## Given passage

==========

We'll make a set of spectra that are not Doppler shifted at all, where all lines have 
the same width and amplitude as a first dumb check of whether our method works.
All lines are absorption lines.

First spectrum: absorption spectrum with all lines absorption lines with the same height and width, no redshift:

In [None]:
model_flux, fake_flux = fake_spectrum(wnew_left, wnew_right, si_all_val, amp_hypermean=0.3)

In [None]:
#plt.errorbar(wnew_mid, cnew, yerr=enew, fmt="o")
plt.plot(wnew_mid, cnew, alpha=0.7)
plt.gca().invert_xaxis()
plt.xlim(wnew_mid[-1], wnew_mid[0])
#for s in si_all_angstrom:
#    plt.vlines(s.value, np.min(counts), np.max(counts), lw=2)

plt.plot(wnew_mid, fake_flux, alpha=0.7)

In [None]:
for s in si_all_val:
    print(s/0.01)

Looks about right! Let's save that and a few other amplitudes:

In [None]:
froot = "test_spectra_noshift_sameamp_samewidth"

amps = np.array([0.01, 0.1, 0.3, 0.5])
all_model_fluxes, all_fake_fluxes = [], []

for i,a in enumerate(amps):
    model_flux, fake_flux = fake_spectrum(wnew_left, wnew_right, si_all_val, amp_hypermean=a)
    all_model_fluxes.append(model_flux)
    all_fake_fluxes.append(fake_flux)
    np.savetxt(datadir+froot+"%i.txt"%i, 
               np.array([wnew_left, wnew_right, wnew_mid, fake_flux, model_flux]).T,
               header="# dshift=0.0, err=0.007, amp=%.3f, width=0.01"%a)

Let's see whether it worked:

In [None]:
for i in range(amps.shape[0]):
    plt.figure(figsize=(16,6))
    data = np.loadtxt(datadir+froot+"%i.txt"%i)
    plt.errorbar(data[:,2], data[:,3], yerr=(data[:,3]-data[:,4]), fmt="o")
    plt.plot(data[:,2], data[:,4])

Cool! So that worked!

Let's set some lines to zero:

In [None]:
froot = "test_spectra_noshift_sameamp_samewidth_nzero2"

amp = 0.3

model_flux, fake_flux = fake_spectrum(wnew_left, wnew_right, si_all_val, 
                                      amp_hypermean=amp, nzero=2, sample_signs=False)

==========

## Supplied material
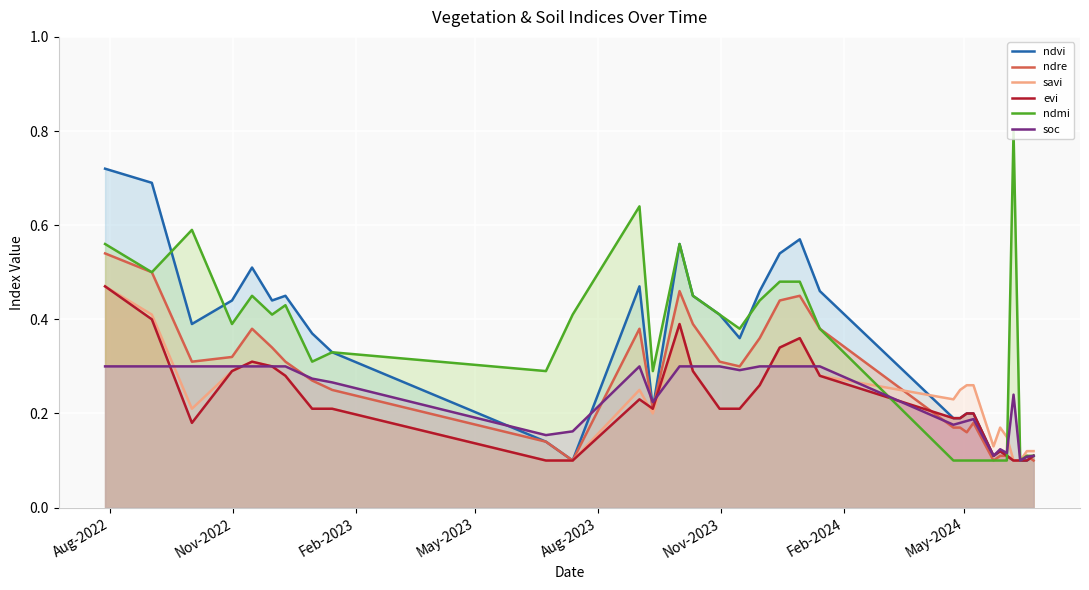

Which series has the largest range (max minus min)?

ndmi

==========

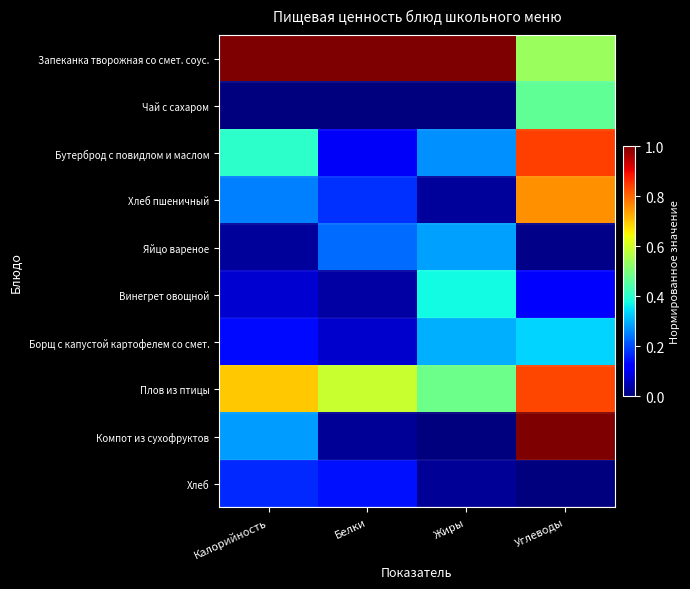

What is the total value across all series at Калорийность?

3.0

==========

## Task requirements
a - List the five arrays that the synthetic spectra notebook saves as columns of each text file, in their saved order.
b - Write out the portion of the synthetic spectra notebook between "amps = np.array([0.01, 0.1, 0.3, 0.5])" and "all_fake_fluxes.append(fake_flux)", inclusive.

## Written answers
a - wnew_left, wnew_right, wnew_mid, fake_flux, model_flux

b -
amps = np.array([0.01, 0.1, 0.3, 0.5])
all_model_fluxes, all_fake_fluxes = [], []

for i,a in enumerate(amps):
    model_flux, fake_flux = fake_spectrum(wnew_left, wnew_right, si_all_val, amp_hypermean=a)
    all_model_fluxes.append(model_flux)
    all_fake_fluxes.append(fake_flux)